Initially, Mistry looked after Amazon’s largest Canadian facility in Brampton, Ont. Covering a maternity leave, he then expanded his role to most of Eastern Canada, including eight fulfillment centres. In March, he was promoted to regional loss prevention manager, leading Amazon’s robotics team in Canada.

In addition to its more traditional approach to staffing fulfillment centres (with pickers and packers who prepare items for shipment), the company also operates robotics facilities, where robots scurry along the miles of warehouse space, locating and moving pallets of items.

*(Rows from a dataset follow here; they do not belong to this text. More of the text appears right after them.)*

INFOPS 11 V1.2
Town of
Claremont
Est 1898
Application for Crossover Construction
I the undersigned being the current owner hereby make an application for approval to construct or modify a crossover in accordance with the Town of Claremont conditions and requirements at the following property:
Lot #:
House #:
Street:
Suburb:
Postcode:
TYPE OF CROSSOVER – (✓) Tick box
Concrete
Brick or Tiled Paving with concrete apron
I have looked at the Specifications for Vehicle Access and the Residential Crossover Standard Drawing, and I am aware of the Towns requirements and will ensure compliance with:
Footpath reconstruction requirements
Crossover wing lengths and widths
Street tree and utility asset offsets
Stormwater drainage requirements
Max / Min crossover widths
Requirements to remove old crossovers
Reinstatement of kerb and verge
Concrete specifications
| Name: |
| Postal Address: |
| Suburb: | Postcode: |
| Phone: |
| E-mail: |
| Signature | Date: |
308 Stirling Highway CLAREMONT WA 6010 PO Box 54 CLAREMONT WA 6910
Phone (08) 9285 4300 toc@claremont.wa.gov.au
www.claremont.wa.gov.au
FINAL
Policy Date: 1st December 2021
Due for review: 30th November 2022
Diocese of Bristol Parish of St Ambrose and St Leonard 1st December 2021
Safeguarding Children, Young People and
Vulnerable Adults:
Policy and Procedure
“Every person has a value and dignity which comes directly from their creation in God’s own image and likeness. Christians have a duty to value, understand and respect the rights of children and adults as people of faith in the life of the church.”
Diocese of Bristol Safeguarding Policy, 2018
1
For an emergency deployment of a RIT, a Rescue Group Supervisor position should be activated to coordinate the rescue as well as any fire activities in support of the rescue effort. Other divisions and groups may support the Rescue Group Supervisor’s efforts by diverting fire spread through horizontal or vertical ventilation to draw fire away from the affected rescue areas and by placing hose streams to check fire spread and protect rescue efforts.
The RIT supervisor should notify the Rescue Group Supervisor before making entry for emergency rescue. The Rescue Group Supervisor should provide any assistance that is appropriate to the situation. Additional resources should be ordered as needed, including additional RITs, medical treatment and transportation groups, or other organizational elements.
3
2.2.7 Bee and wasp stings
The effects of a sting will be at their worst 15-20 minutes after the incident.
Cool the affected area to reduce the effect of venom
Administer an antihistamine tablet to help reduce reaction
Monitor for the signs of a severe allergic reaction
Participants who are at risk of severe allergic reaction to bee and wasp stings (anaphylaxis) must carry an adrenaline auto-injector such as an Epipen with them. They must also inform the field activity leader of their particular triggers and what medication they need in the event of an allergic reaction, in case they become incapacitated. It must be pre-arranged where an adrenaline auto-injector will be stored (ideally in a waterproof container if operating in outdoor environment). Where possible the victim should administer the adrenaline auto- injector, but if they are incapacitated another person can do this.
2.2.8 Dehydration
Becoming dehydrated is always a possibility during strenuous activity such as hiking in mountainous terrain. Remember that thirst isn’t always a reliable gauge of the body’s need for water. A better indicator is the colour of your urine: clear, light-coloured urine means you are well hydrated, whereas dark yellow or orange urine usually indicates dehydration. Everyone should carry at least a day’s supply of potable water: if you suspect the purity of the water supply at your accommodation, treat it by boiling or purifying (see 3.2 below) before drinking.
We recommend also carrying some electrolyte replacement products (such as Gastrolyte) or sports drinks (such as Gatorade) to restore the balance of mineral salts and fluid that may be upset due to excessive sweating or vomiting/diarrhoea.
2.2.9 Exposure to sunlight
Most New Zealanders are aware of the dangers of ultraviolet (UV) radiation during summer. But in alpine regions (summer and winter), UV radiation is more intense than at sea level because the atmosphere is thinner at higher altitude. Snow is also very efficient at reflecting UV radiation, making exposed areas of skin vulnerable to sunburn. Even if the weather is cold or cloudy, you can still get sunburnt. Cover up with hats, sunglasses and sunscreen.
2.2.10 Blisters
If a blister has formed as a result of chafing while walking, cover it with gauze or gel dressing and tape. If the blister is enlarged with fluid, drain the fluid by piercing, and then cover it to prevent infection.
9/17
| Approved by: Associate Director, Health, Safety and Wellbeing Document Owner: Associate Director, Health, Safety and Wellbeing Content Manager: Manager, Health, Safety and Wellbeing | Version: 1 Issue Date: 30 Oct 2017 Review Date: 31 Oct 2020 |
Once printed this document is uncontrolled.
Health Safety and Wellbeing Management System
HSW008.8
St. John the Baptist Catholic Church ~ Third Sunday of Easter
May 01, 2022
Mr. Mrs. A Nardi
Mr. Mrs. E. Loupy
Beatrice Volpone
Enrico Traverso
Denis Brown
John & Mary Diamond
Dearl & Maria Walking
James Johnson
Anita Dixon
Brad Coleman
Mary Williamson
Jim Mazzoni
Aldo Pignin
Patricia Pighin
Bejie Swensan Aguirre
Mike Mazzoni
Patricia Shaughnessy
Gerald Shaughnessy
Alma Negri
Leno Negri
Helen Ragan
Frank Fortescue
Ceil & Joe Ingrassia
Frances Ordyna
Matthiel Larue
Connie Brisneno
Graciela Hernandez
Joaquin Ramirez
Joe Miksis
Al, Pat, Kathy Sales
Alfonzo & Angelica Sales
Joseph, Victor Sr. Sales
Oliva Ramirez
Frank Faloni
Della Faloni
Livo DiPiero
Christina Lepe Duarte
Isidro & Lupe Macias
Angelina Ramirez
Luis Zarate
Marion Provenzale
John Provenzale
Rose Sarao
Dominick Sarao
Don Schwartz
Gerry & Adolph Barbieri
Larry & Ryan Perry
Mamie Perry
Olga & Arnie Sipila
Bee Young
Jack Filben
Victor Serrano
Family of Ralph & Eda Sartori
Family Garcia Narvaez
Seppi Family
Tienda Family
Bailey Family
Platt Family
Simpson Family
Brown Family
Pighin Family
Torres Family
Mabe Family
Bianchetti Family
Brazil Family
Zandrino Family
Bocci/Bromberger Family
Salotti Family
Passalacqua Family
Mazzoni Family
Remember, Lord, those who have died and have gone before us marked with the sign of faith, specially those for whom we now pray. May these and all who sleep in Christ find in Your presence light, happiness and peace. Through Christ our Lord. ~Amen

Contrary to a popular misconception that these types of facilities are taking work away from human beings, Amazon’s AR centres actually employ more people, says Mistry. “Our AR buildings tend to be our largest and the biggest headcounts.”

Mistry has been involved in loss prevention for his entire career. A University of Toronto graduate with a communications degree, he took an entry level position at Best Buy as a receipt checker at the door. Enticed
by the potential of a security career, he moved through the ranks of the company on the investigations side, ultimately staying for almost 10 years.


“It was really eye-opening. It showed me the impact that LP had. The role itself felt like a very meaningful career, especially in today’s marketplace,” says Mistry. “There’s few missions that are more important than protecting people, data and products.”

He also worked in loss prevention roles with Entertainment One, a distributor of film and TV media, and Home Depot, before joining Amazon.

Mistry’s role has been complicated somewhat by the pandemic — as many security vocations have. “It’s ever- evolving,” he says. “We have to adapt our security protocols and practices to meet social distancing guidelines
and ensure that our associates are safe. That’s our No. 1 priority — making sure that every security measure that we’re doing is taking into consideration the associates as well as adhering to local laws and recommendations from government officials as to how we should be operating in our buildings.”

While at Amazon, Mistry has also helped to drive several internal initiatives, including the promotion of diversity and inclusion within the company, as well as outreach with local law enforcement. “That’s a big focus for us here in Canada. We aim for every single one of our buildings to have strong partnerships with first responders,” he says.

Mistry has big ambitions to further develop his loss prevention career. “I’d like to be that senior director leading the vision for Amazon one day.”